• **Work instruction**: Would you please output, word for word, the span of the listing below that opens on the line containing "right wrist: (614, 331, 12)" and closes on the line containing "left wrist: (730, 317, -11)"? Include both ends and nothing more.

• **Data extract**:
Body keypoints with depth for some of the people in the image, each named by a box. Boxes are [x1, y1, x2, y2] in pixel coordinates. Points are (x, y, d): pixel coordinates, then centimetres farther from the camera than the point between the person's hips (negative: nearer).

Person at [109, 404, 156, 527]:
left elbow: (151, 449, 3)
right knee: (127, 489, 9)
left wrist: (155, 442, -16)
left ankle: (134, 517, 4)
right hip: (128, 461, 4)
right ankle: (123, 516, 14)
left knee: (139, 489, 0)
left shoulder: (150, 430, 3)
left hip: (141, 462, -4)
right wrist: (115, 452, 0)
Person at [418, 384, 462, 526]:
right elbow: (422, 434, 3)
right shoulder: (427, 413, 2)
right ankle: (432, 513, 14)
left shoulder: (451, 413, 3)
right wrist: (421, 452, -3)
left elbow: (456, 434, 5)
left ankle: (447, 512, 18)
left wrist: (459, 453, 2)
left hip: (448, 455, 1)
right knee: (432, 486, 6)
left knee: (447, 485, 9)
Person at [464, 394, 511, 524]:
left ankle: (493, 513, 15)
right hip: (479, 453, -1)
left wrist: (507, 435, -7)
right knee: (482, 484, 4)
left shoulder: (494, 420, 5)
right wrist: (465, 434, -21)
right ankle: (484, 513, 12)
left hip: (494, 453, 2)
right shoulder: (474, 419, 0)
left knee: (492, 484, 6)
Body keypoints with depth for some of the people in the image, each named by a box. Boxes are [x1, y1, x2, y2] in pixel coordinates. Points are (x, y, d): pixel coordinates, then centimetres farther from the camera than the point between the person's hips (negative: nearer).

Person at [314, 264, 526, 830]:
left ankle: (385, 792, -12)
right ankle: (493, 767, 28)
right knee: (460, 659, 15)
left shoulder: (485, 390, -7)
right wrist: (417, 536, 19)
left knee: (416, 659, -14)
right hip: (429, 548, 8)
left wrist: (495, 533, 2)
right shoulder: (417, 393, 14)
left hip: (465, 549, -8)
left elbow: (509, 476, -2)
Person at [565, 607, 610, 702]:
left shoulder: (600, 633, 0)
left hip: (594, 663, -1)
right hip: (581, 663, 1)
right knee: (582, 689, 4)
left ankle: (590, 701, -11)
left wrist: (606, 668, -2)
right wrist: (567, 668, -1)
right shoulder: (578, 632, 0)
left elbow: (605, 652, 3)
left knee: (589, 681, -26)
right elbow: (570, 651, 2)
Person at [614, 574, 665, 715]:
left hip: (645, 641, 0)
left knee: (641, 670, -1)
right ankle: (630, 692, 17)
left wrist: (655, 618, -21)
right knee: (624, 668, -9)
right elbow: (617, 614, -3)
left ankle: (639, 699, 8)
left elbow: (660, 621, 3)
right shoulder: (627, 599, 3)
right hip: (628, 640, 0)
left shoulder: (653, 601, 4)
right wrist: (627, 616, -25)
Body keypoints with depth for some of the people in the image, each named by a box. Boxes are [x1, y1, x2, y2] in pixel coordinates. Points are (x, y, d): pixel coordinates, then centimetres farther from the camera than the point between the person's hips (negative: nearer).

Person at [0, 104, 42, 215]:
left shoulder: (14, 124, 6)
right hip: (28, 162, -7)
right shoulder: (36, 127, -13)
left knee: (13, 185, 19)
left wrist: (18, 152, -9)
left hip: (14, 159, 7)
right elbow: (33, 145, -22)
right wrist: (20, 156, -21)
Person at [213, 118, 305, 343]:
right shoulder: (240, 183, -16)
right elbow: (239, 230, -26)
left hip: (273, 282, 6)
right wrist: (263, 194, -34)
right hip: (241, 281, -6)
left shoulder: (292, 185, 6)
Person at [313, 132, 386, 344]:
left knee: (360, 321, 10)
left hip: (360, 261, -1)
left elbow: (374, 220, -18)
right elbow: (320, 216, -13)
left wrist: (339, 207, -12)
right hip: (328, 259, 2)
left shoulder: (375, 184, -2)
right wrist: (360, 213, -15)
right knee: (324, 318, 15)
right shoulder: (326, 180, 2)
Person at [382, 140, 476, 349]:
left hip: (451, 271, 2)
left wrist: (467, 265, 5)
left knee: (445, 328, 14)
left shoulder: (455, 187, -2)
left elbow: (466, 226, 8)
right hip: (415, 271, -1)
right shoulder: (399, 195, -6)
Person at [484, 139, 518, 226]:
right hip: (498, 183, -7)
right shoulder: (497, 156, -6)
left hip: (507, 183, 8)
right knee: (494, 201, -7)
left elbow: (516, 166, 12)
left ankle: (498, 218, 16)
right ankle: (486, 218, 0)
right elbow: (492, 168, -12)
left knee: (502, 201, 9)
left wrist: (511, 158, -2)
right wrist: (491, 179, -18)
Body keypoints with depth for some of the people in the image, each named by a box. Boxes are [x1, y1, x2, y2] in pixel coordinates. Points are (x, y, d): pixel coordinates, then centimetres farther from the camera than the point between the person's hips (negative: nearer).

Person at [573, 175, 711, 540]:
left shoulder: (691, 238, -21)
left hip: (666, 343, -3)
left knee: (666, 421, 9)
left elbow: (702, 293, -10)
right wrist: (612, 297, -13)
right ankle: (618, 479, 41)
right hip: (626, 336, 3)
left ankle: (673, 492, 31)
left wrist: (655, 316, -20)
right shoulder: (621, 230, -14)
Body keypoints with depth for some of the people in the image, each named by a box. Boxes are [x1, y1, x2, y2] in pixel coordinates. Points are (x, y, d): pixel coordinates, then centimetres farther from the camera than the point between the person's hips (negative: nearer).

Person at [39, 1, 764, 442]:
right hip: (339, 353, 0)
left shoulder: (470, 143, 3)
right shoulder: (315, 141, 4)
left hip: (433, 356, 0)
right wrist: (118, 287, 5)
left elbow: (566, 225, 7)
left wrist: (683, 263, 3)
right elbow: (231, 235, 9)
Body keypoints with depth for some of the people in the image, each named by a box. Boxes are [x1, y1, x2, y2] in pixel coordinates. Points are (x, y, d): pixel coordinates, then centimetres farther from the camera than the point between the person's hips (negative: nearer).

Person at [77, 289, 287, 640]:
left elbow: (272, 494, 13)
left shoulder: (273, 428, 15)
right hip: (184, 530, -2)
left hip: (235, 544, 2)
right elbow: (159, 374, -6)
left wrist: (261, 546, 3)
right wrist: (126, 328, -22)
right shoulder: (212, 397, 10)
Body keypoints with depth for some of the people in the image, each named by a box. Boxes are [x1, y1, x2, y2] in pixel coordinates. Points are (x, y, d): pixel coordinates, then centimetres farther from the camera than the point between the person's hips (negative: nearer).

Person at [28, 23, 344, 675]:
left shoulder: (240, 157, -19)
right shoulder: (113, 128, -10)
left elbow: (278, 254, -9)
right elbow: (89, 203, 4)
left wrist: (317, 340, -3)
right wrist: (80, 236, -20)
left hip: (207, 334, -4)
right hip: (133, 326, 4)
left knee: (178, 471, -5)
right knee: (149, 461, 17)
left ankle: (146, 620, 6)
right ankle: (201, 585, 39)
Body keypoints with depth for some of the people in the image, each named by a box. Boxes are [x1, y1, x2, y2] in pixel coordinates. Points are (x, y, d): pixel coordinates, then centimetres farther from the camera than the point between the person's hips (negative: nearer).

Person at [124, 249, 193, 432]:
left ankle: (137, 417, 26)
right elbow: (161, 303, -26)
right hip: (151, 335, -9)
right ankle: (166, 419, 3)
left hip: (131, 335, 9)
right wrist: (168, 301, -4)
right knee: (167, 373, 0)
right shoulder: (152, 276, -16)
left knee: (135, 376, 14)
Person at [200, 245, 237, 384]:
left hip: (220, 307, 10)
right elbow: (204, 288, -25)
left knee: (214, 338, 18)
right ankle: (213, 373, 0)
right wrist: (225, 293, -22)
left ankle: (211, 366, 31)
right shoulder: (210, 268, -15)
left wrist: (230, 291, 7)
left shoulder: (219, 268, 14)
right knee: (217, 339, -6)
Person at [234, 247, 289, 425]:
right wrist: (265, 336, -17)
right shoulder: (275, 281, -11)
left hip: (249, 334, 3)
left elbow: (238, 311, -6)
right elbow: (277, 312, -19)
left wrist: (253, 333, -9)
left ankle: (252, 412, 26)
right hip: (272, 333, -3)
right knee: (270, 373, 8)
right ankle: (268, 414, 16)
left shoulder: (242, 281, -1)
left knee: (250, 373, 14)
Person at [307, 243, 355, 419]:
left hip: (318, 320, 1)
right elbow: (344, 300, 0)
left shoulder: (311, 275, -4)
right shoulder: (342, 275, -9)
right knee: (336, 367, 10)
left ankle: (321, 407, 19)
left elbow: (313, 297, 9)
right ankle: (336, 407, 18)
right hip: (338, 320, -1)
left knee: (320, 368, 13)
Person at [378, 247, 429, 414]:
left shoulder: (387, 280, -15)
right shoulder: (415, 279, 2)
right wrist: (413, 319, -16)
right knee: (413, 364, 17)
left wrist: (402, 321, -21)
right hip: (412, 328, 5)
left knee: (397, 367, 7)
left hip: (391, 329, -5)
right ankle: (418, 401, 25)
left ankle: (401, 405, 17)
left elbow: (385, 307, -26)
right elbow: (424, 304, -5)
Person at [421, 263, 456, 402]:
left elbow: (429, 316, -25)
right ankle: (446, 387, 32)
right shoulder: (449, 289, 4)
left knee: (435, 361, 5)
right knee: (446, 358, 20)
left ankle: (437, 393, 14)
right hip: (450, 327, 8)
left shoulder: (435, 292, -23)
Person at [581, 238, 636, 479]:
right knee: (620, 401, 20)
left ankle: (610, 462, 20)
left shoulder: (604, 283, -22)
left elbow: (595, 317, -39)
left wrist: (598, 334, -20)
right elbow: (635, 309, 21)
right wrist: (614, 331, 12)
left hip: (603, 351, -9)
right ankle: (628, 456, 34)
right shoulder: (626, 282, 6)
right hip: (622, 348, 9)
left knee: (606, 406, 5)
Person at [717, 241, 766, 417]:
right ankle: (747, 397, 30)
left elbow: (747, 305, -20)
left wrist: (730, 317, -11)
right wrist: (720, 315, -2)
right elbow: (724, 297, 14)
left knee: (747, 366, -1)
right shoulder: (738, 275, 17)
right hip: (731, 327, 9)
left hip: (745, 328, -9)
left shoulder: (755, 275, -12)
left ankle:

• **The answer**:
right wrist: (614, 331, 12)
left hip: (603, 351, -9)
right ankle: (628, 456, 34)
right shoulder: (626, 282, 6)
right hip: (622, 348, 9)
left knee: (606, 406, 5)
Person at [717, 241, 766, 417]:
right ankle: (747, 397, 30)
left elbow: (747, 305, -20)
left wrist: (730, 317, -11)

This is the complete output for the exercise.